Saya pikir setiap alumni Yogya asal luar pulau pasti punya kisah sendiri tentang ungkapan ‘Ini Jangan, dimakan,’ khususnya mereka yang tidak tahu kalau ‘jangan’ itu adalah ‘sayur’ dalam bahasa Jawa.
Kisah ini kadang sudah seperti kaset tua yang selalu diputar ulang setiap ketemu teman sekampung yang pernah tinggal di Yogya lama setelah saya tinggalkan Yoyga. Setiap kali, bayangan tentang ibu kost atau tukang masak dengan bahasa Indonesia yang terbata-bata menyuguhkan sayur ke mahasiswa pendatang baru sambil bilang:”Ini jangan, dimakan” atau variasinya ‘iki jangan, monggo didahar,…’ sudah bagaikan film lama saja yang muncul kembali setiap ada yang mengungkit-ngungkit ceritera ini.
Kadang saya pikir, sebenarnya banyak contoh jenaka dari bahasa lokal yang bisa membikin geli para pendatang atau tuan rumah sebelum mereka mengerti duduk persoalannya. Seorang teman bule saya misalnya pernah ceritera sambil bernostalgia tentang pengalaman waktu tinggal di Jakarta. Kata dia, waktu ke tukang cukur dia minta tukang cukur untuk ‘potong rumput saya’, karena dia kacaukan kata ‘rumput’ dan ‘rambut’.

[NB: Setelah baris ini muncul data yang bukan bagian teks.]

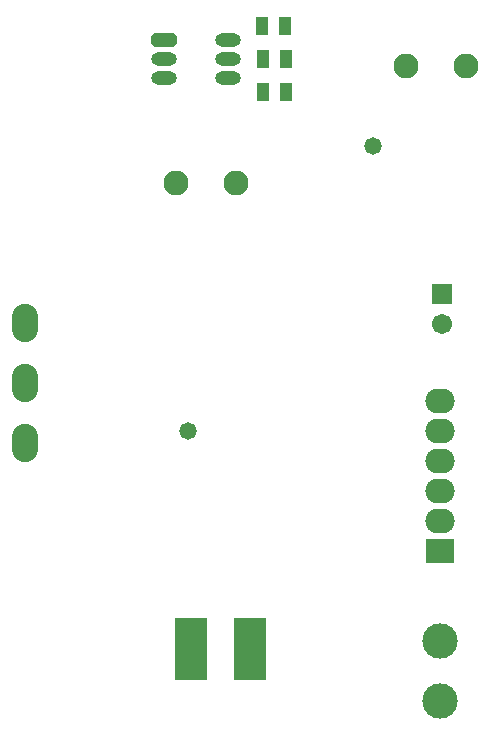
<source format=gts>
G04*
G04 #@! TF.GenerationSoftware,Altium Limited,Altium Designer,21.0.9 (235)*
G04*
G04 Layer_Color=8388736*
%FSTAX24Y24*%
%MOIN*%
G70*
G04*
G04 #@! TF.SameCoordinates,45A28FA0-0FE0-41DF-BFDA-37982D4B71EE*
G04*
G04*
G04 #@! TF.FilePolarity,Negative*
G04*
G01*
G75*
%ADD19R,0.0434X0.0592*%
G04:AMPARAMS|DCode=20|XSize=86.7mil|YSize=43.4mil|CornerRadius=0mil|HoleSize=0mil|Usage=FLASHONLY|Rotation=0.000|XOffset=0mil|YOffset=0mil|HoleType=Round|Shape=Octagon|*
%AMOCTAGOND20*
4,1,8,0.0434,-0.0109,0.0434,0.0109,0.0325,0.0217,-0.0325,0.0217,-0.0434,0.0109,-0.0434,-0.0109,-0.0325,-0.0217,0.0325,-0.0217,0.0434,-0.0109,0.0*
%
%ADD20OCTAGOND20*%

%ADD21O,0.0867X0.0434*%
%ADD22R,0.1080X0.2080*%
%ADD23C,0.0830*%
%ADD24C,0.1180*%
%ADD25C,0.0671*%
%ADD26R,0.0671X0.0671*%
%ADD27O,0.0980X0.0830*%
%ADD28R,0.0980X0.0830*%
%ADD29O,0.0867X0.1280*%
%ADD30C,0.0580*%
D19*
X042276Y0437D02*
D03*
X043024D02*
D03*
X042302Y0426D02*
D03*
X04305D02*
D03*
X042302Y0415D02*
D03*
X04305D02*
D03*
D20*
X039Y04323D02*
D03*
D21*
Y0426D02*
D03*
Y04197D02*
D03*
X041126Y04323D02*
D03*
Y0426D02*
D03*
Y04197D02*
D03*
D22*
X04185Y022934D02*
D03*
X039881D02*
D03*
D23*
X04705Y04235D02*
D03*
X04905D02*
D03*
X0394Y03845D02*
D03*
X0414D02*
D03*
D24*
X0482Y0212D02*
D03*
Y0232D02*
D03*
D25*
X04825Y03375D02*
D03*
D26*
Y03475D02*
D03*
D27*
X0482Y0312D02*
D03*
Y0292D02*
D03*
Y0282D02*
D03*
Y0272D02*
D03*
Y0302D02*
D03*
D28*
Y0262D02*
D03*
D29*
X03435Y0338D02*
D03*
Y03179D02*
D03*
Y0298D02*
D03*
D30*
X04595Y0397D02*
D03*
X0398Y0302D02*
D03*
M02*

</source>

Tapi dua contoh ini rasanya belum cukup untuk membangkitkan senyum di wajah orang Kupang, dibandingkan ceritera tentang masakan Yogya yang menggunakan kacang tolo. Untuk pastikan bahwa nama itu menggunakan satu dan bukan dua ‘l’, malam ini saya tanyakan ke Goos Gug, dan cuma bisa tersenyum sendiri melihat situs ‘kacang tolo lembut‘ ini.

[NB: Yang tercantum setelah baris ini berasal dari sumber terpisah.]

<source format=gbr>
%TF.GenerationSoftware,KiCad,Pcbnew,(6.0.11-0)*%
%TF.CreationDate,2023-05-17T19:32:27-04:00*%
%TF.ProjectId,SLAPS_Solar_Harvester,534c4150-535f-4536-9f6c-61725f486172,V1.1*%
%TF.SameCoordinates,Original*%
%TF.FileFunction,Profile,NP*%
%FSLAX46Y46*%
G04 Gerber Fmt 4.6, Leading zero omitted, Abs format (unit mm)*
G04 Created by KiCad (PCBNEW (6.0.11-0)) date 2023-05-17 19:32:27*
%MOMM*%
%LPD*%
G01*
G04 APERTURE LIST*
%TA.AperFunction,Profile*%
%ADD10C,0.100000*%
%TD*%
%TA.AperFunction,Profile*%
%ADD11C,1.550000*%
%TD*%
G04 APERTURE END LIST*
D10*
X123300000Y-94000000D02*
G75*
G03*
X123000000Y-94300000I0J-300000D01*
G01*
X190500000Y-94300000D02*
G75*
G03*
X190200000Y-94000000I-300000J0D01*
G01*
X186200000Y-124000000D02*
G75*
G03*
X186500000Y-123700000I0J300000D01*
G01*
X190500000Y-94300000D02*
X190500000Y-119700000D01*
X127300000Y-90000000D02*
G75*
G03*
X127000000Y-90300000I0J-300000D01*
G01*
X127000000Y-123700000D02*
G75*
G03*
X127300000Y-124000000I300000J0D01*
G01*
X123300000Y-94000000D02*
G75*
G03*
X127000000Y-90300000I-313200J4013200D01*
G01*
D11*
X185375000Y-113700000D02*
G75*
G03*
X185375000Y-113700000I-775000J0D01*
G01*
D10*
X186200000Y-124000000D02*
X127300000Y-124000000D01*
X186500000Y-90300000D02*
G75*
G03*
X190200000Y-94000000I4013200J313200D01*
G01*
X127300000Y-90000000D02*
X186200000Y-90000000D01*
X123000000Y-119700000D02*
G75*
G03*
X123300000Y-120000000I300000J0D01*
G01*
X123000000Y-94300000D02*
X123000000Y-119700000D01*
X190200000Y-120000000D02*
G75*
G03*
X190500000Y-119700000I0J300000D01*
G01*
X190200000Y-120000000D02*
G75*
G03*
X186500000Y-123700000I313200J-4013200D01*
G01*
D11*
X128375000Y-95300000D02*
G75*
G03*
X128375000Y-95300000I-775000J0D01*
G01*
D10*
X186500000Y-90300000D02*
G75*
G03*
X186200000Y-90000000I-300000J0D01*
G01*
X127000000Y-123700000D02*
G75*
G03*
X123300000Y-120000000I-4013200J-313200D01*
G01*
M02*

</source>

Saya tidak tahu apa yang ada di benak mahasiswa baru dari Timor, terutama anak Kupang yang baru pertama kali ke Yogya, lalu disuguhi makanan dan ibu kostnya bilang, ‘ini jangan, ini sambal goreng kacang tolo. Monggo’
Kalau anaknya tukang celoteh, mungkin dia akan tanya lagi: “Sambal goreng kacang apa, ibu?”

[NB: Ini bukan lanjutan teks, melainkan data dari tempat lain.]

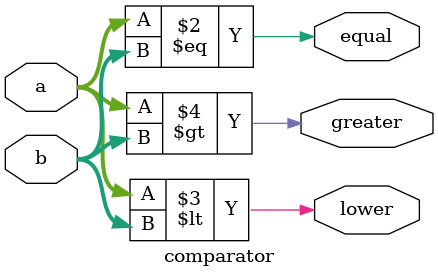
<source format=sv>
`timescale 1ns / 1ps

module comparator #(parameter WIDTH = 4) 
(
    input logic [WIDTH-1:0] a, b,
    output logic equal, lower, greater
);
    always_comb begin
        equal   = (a == b);
        lower   = (a < b);
        greater = (a > b);
    end
endmodule




</source>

Saya sendiri tidak tahan geli membayangkannya. Karena dalam serba-serbi bahasa Kupang kemarin, saya bilang bahwa dalam bahasa Kupang, tak ada huruf yang dibuang sebelum kata itu menjadi kata ‘konto.’ Soalnya dalam bahasa Kupang sudah ada istilahnya sendiri. Tapi kalau ada yang masih mau main potong satu huruf, sudah ada pasangan kata yang setelah menjadi bahasa Kupang, sama juga seperti kata ‘konto’ berubah artinya dan tak ada hubungan dengan kata asal dalam bahasa Melayunya. Kata yang saya maksudkan itu adalah kata ‘Tolol’ yang kalau sudah dibuang huruf terakhir, maka jadilah kata dalam bahasa Kupang yang tak ada hubungan dengan kata tolol maupun kacang tolo di Jawa, atau kacang tolo lembut dari Serawak seperti dalam situs di atas. Tapi percayalah, kalau anak Kupang di Yogya yang ditawari ‘sambal goreng kacang tolo’ cuma tersenyum bingung, saya harap kalau anda masuk warung di Kupang, anda tidak akan pesan ke pelayan wanita atau ibu pemilik warung, minta sambal goreng krecek kacang tolo, karena di Kupang orang bilang kacang buncis, bukan kacang Tolo. Salah pakai kata itu, malah bisa kena papoko*.
*papoko = gebuk.
Popularity: 2% [?]



{ 4 comments… read them below or add one }
wakakaka, sebenarnya ngantuk dan iseng baca2 blognya anak2 kupang, dan ngantuknya langsung hilang.hehehe
Om Aris,
Jangan coba-coba minta sambel goreng kacang tolo di Kupang, bukan cuma kena papoko tapi babonteng sampe biru balauw.Memang betul kata pepatah : “Lain padang lain belalang, lain lubuk lain inkannya”. Berbagi pengalaman juga, semasa tugas di Manado beberapa tahun yang lalu, saat saya minta dibuatkan sayur patola, mendadak sontak si tukang masak loncat dari tempat duduknya dan berkata setengah berteriak : “Nyanda, kita ni mau masak akang tu patola”.Usut punya usut ternyata patola yang di Kupang adalah sejenis sayur (gambas-Jawa) ternyata di Manado adalah ular besar.
Makasih buat ceritera tentang patola mambo’i Henny.